THE people of Manchester’s response to Monday night’s terrorist atrocity continues to show solidarity, courage and community spirit that acts as an example to us all.
The thousands raised for homeless Stephen Jones, who raced to the scene to pull nails from the faces of the victims and the hundreds of thousands pouring into the Manchester Emergency JustGiving fund display the same generosity we saw so much evidence of from local people on the night of the attack.
Suspending general election campaigning in the aftermath of the tragedy was the right response, a mark of respect for the innocent victims of terrorism and their families.
But extending that suspension indefinitely is the wrong response. It gives the perpetrators of such disgusting attacks a kind of victory.
We know that the self-styled Islamic State (Isis) group, still waging its genocidal war on the peoples of Iraq and Syria, is claiming responsibility for the murders in Manchester.
Isis despises democracy, and for our democratic system to function as normal in the face of its attacks indicates its failure to intimidate us and the rejection by people of all colours and creeds of its vile ideology.
On an even more basic level, the purpose of its attacks is to cause chaos, fear and disruption, and to promote the “clash of civilisations” it and its spitting-image counterparts in fascist and white supremacist organisations yearn for.
Clearly no society can simply carry on as normal in the face of a mortal threat to the lives of its people. Attacks must be investigated and measures taken to prevent them happening again.
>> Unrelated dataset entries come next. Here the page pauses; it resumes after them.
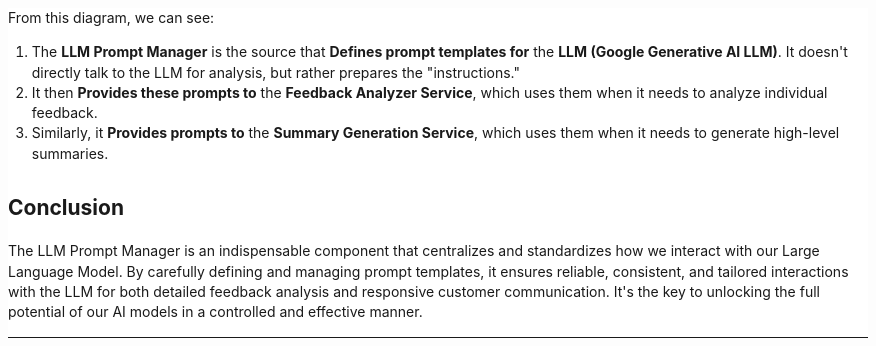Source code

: From this diagram, we can see:
1.  The **LLM Prompt Manager** is the source that **Defines prompt templates for** the **LLM (Google Generative AI LLM)**. It doesn't directly talk to the LLM for analysis, but rather prepares the "instructions."
2.  It then **Provides these prompts to** the **Feedback Analyzer Service**, which uses them when it needs to analyze individual feedback.
3.  Similarly, it **Provides prompts to** the **Summary Generation Service**, which uses them when it needs to generate high-level summaries.

## Conclusion

The LLM Prompt Manager is an indispensable component that centralizes and standardizes how we interact with our Large Language Model. By carefully defining and managing prompt templates, it ensures reliable, consistent, and tailored interactions with the LLM for both detailed feedback analysis and responsive customer communication. It's the key to unlocking the full potential of our AI models in a controlled and effective manner.

---

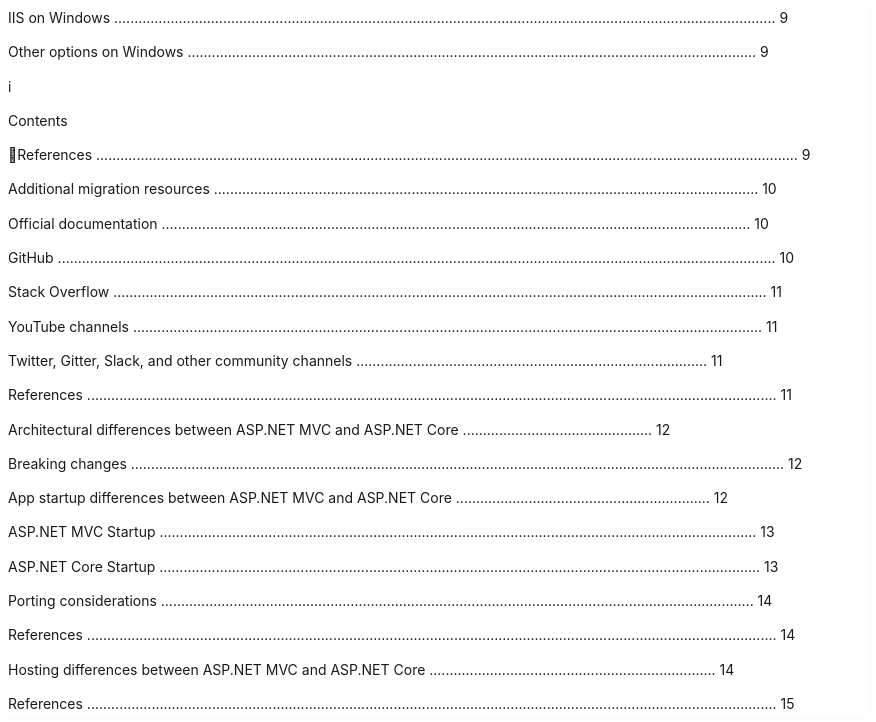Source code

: IIS on Windows .................................................................................................................................................................... 9

Other options on Windows ............................................................................................................................................. 9

i

Contents

References .............................................................................................................................................................................. 9

Additional migration resources ....................................................................................................................................... 10

Official documentation .................................................................................................................................................. 10

GitHub .................................................................................................................................................................................. 10

Stack Overflow .................................................................................................................................................................. 11

YouTube channels ............................................................................................................................................................ 11

Twitter, Gitter, Slack, and other community channels ....................................................................................... 11

References ........................................................................................................................................................................... 11

Architectural differences between ASP.NET MVC and ASP.NET Core ............................................... 12

Breaking changes .................................................................................................................................................................. 12

App startup differences between ASP.NET MVC and ASP.NET Core ............................................................... 12

ASP.NET MVC Startup .................................................................................................................................................... 13

ASP.NET Core Startup ..................................................................................................................................................... 13

Porting considerations ................................................................................................................................................... 14

References ........................................................................................................................................................................... 14

Hosting differences between ASP.NET MVC and ASP.NET Core ....................................................................... 14

References ........................................................................................................................................................................... 15
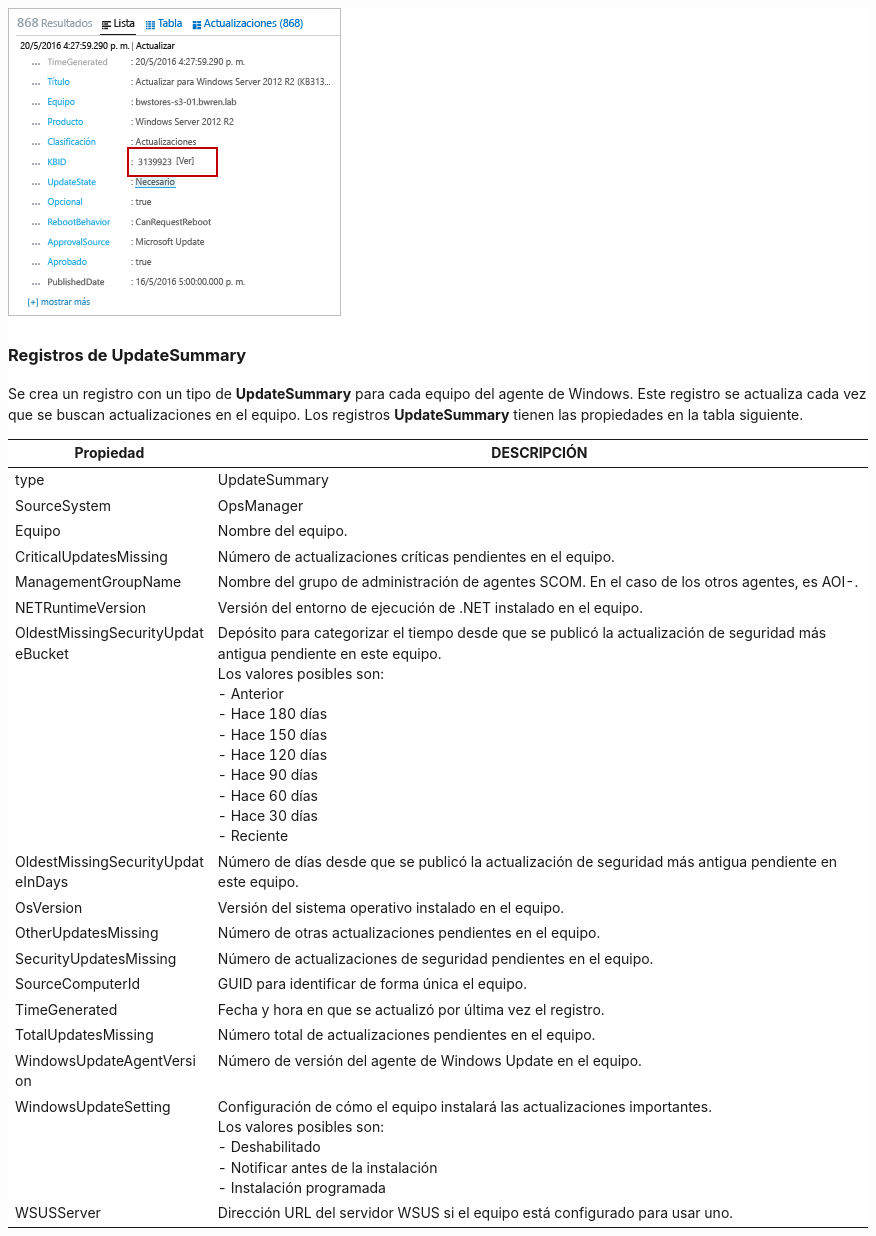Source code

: ![Vista de lista de búsqueda de registros con iconos de actualizaciones de tipo de registro](./media/oms-solution-update-management/update-la-view-list.png)

### <a name="updatesummary-records"></a>Registros de UpdateSummary
Se crea un registro con un tipo de **UpdateSummary** para cada equipo del agente de Windows. Este registro se actualiza cada vez que se buscan actualizaciones en el equipo. Los registros **UpdateSummary** tienen las propiedades en la tabla siguiente.

| Propiedad | DESCRIPCIÓN |
| --- | --- |
| type |UpdateSummary |
| SourceSystem |OpsManager |
| Equipo |Nombre del equipo. |
| CriticalUpdatesMissing |Número de actualizaciones críticas pendientes en el equipo. |
| ManagementGroupName |Nombre del grupo de administración de agentes SCOM. En el caso de los otros agentes, es AOI-<workspace ID>. |
| NETRuntimeVersion |Versión del entorno de ejecución de .NET instalado en el equipo. |
| OldestMissingSecurityUpdateBucket |Depósito para categorizar el tiempo desde que se publicó la actualización de seguridad más antigua pendiente en este equipo.<br>Los valores posibles son:<br>- Anterior<br>- Hace 180 días<br>- Hace 150 días<br>- Hace 120 días<br>- Hace 90 días<br>- Hace 60 días<br>- Hace 30 días<br>- Reciente |
| OldestMissingSecurityUpdateInDays |Número de días desde que se publicó la actualización de seguridad más antigua pendiente en este equipo. |
| OsVersion |Versión del sistema operativo instalado en el equipo. |
| OtherUpdatesMissing |Número de otras actualizaciones pendientes en el equipo. |
| SecurityUpdatesMissing |Número de actualizaciones de seguridad pendientes en el equipo. |
| SourceComputerId |GUID para identificar de forma única el equipo. |
| TimeGenerated |Fecha y hora en que se actualizó por última vez el registro. |
| TotalUpdatesMissing |Número total de actualizaciones pendientes en el equipo. |
| WindowsUpdateAgentVersion |Número de versión del agente de Windows Update en el equipo. |
| WindowsUpdateSetting |Configuración de cómo el equipo instalará las actualizaciones importantes.<br>Los valores posibles son:<br>- Deshabilitado<br>- Notificar antes de la instalación<br>- Instalación programada |
| WSUSServer |Dirección URL del servidor WSUS si el equipo está configurado para usar uno. |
But this is very different from suspending our critical judgement of the response of the authorities.
“Something must be done” is not a policy and our recent history is littered with examples of responses which have caused enormous harm — and left us far less safe than before.
The elephant in the room is of course the “war on terror,” launched by George W Bush and Tony Blair in the aftermath of the September 11 2001 attacks on New York’s Twin Towers.
This open-ended conflict has proved more counterproductive even than the much-ridiculed “war on drugs,” which has so dismally failed to reduce the illegal smuggling of narcotics or the lethal violence that awful trade inflicts on civilians in producer countries.
No serious analyst of the wars launched in the name of the “war on terror,” from Afghanistan and Iraq in the Blair era to Libya and Syria under David Cameron and Theresa May, argues that they reduced the terrorist threat.
The destruction of stable governments and the descent of whole nations into bloody chaos created Isis and proved a gift to its precursor and now rival al-Qaida.
Studies by the Open Society Justice Initiative and Rights Watch UK have also slammed the British government’s Prevent programme as counterproductive — allowing widespread discrimination and abuse which can alienate entire communities.
And all such projects to counter “radical Islam” ring hollow when Britain maintains its sycophantic alliance with the Wahhabi regime in Saudi Arabia, where death is the penalty for atheism and where the government sponsors and promotes murderous, intolerant fanaticism on a global scale.
Suspending campaigning is an inadequate answer to Monday’s terrible events because we do have a choice on June 8 that could make a difference.
Theresa May stands for all the failed policies that have brought us to this pass. The government’s response, to ramp up Prevent and flood the streets with soldiers, is more of the same.
Labour offers a different vision, one where our security is boosted by a peaceful foreign policy and military assistance to jihadist groups in the Middle East is ended.